My point with my experience is this, I’m nobody. I’m just your average middle class Caucasian American who grew up in a good home and who writes silly thoughts on a silly blog. My stage is pretty small as I climb upon this soap box where we have about 200 people who once clicked the “like” button on our Page and I can also share my posts with all of my Facebook “friends,” many of which (like most individuals on Facebook) I have not spoken with or seen in years.

Now look at the stage the Kaepernick commands. The man sits down during the National Anthem and the next day the whole country and a lot of the world all of a sudden is drawn to this man and his message. It’s a big commitment, that little act of revolution.

And it shouldn’t matter if he’s black, white, both or something else. The Seattle Seahawks show of support for the message was without question on point. They stood in unity, not as a support strictly for the flag and against Kaepernick, but in unity for unity. What Kaepernick is fighting shouldn’t be a black thing; it should be a people thing. We should all be pissed off by the injustice we have now all been exposed to through police and anti-police violence, and an individual brave enough to stand up (or sit down, or kneel) in order to get the conversation started again should be heralded for his non-violent protest, which is an unalienable right of all people in a democracy.
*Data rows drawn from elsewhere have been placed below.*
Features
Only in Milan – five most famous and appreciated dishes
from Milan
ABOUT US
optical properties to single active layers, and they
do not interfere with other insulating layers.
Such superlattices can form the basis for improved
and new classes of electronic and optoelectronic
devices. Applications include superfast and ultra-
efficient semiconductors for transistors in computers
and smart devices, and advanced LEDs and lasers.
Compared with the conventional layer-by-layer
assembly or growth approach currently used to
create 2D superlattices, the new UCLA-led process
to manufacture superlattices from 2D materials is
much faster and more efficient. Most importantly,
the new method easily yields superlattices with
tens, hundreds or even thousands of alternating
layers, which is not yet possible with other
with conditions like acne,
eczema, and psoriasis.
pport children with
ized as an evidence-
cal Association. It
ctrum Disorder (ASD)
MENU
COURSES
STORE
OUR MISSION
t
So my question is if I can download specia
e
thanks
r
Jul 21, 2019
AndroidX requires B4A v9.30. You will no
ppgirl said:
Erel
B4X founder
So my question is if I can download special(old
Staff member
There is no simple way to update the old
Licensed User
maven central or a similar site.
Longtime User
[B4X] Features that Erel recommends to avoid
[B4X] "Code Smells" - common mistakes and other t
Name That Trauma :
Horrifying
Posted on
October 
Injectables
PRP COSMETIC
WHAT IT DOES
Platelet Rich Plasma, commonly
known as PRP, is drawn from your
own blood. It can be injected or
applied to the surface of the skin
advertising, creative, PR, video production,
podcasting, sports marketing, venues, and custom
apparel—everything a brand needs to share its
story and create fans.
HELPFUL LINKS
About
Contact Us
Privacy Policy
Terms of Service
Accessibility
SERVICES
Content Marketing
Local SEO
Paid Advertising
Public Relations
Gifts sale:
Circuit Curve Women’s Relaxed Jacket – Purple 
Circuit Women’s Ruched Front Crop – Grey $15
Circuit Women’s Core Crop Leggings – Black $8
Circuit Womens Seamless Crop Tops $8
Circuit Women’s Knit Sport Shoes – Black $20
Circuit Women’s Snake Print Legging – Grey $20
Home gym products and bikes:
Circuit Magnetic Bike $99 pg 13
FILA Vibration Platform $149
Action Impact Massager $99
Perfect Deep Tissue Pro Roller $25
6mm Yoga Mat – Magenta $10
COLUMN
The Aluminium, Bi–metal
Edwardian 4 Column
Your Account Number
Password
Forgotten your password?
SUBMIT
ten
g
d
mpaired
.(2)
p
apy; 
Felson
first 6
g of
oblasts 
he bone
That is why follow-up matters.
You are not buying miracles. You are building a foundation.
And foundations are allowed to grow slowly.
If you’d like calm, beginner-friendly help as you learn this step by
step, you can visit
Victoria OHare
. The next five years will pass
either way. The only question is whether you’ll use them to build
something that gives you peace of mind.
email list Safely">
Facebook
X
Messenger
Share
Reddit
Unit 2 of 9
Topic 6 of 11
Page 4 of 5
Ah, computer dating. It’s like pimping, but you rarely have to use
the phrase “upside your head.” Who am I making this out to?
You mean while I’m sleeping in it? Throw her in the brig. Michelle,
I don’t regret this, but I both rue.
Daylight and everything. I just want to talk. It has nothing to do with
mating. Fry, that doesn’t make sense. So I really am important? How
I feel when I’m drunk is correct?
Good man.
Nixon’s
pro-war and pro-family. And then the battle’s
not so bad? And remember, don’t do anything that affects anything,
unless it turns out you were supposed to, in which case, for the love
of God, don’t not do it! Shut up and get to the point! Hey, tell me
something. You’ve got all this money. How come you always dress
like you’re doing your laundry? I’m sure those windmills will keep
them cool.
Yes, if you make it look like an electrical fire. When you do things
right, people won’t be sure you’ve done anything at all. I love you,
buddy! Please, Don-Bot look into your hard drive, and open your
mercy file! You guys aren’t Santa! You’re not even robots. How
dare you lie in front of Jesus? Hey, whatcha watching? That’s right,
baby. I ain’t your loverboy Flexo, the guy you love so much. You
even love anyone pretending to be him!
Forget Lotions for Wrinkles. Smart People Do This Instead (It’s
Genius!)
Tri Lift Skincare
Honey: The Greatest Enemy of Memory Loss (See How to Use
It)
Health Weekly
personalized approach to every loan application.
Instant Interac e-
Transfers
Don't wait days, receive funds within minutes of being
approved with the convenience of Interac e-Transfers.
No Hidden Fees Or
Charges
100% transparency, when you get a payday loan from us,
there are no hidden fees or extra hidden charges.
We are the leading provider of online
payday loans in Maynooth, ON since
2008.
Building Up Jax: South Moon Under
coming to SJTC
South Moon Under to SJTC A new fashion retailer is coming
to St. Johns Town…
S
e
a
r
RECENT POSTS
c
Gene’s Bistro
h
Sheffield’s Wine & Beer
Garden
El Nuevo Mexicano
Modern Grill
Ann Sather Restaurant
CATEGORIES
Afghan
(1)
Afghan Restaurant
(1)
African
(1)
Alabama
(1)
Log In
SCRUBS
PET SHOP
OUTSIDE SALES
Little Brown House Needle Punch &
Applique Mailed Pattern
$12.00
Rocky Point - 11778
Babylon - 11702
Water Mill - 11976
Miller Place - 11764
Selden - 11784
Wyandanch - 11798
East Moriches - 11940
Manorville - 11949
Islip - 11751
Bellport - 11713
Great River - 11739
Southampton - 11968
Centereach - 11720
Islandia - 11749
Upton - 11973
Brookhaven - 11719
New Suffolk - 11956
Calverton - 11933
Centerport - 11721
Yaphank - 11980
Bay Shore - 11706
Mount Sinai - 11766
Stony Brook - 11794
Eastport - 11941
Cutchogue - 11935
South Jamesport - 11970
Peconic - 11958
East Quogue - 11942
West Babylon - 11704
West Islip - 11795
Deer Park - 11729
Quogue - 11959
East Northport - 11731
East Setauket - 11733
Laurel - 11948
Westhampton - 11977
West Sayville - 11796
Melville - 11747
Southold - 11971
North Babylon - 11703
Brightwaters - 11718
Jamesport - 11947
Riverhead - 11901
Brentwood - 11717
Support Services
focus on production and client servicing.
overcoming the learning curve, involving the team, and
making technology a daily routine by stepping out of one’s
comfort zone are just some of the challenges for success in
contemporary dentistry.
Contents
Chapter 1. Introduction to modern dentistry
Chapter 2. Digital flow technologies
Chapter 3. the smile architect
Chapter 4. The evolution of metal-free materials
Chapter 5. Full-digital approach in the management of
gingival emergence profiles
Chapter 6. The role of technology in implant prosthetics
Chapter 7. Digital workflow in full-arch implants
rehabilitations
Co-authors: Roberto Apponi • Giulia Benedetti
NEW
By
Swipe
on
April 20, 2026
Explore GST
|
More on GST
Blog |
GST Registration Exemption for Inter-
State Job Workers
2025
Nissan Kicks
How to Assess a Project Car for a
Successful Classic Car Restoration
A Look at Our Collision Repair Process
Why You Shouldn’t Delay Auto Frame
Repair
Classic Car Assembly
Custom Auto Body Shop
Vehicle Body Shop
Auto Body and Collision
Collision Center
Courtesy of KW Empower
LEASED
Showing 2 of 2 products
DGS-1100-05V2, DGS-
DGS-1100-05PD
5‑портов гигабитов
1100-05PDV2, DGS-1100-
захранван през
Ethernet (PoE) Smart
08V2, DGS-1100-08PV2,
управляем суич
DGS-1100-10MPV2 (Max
I never thought I'd be a fan of anything Richard Shermann ever did,
but this show of Unity by the Seattle Seahawks was truly patriotic.

I stand with Kaepernick on this issue, because it’s an issue that needs to be addressed. It’s similar to why I made a stand for stricter gun laws. I live in this little utopian realm where when I see injustice, I feel like it’s my moral obligation to try and make it right if I have the power. In America we all get a voice, what we do with it is completely up to us.

So how will you use your voice? Will you sit and complain how this person is ruining your favorite past time by not standing during the national anthem (while you probably sit on your couch or easy chair watching the game), or will you respect the balls it takes to continue to kneel despite all the pressure he’s facing not only about his cause, but while trying to keep his job?

It is your unalienable right to disagree with me, but don’t try to say that what he is doing goes against America, because it is what makes America great, and look at that, we didn’t even need Trump to get us here!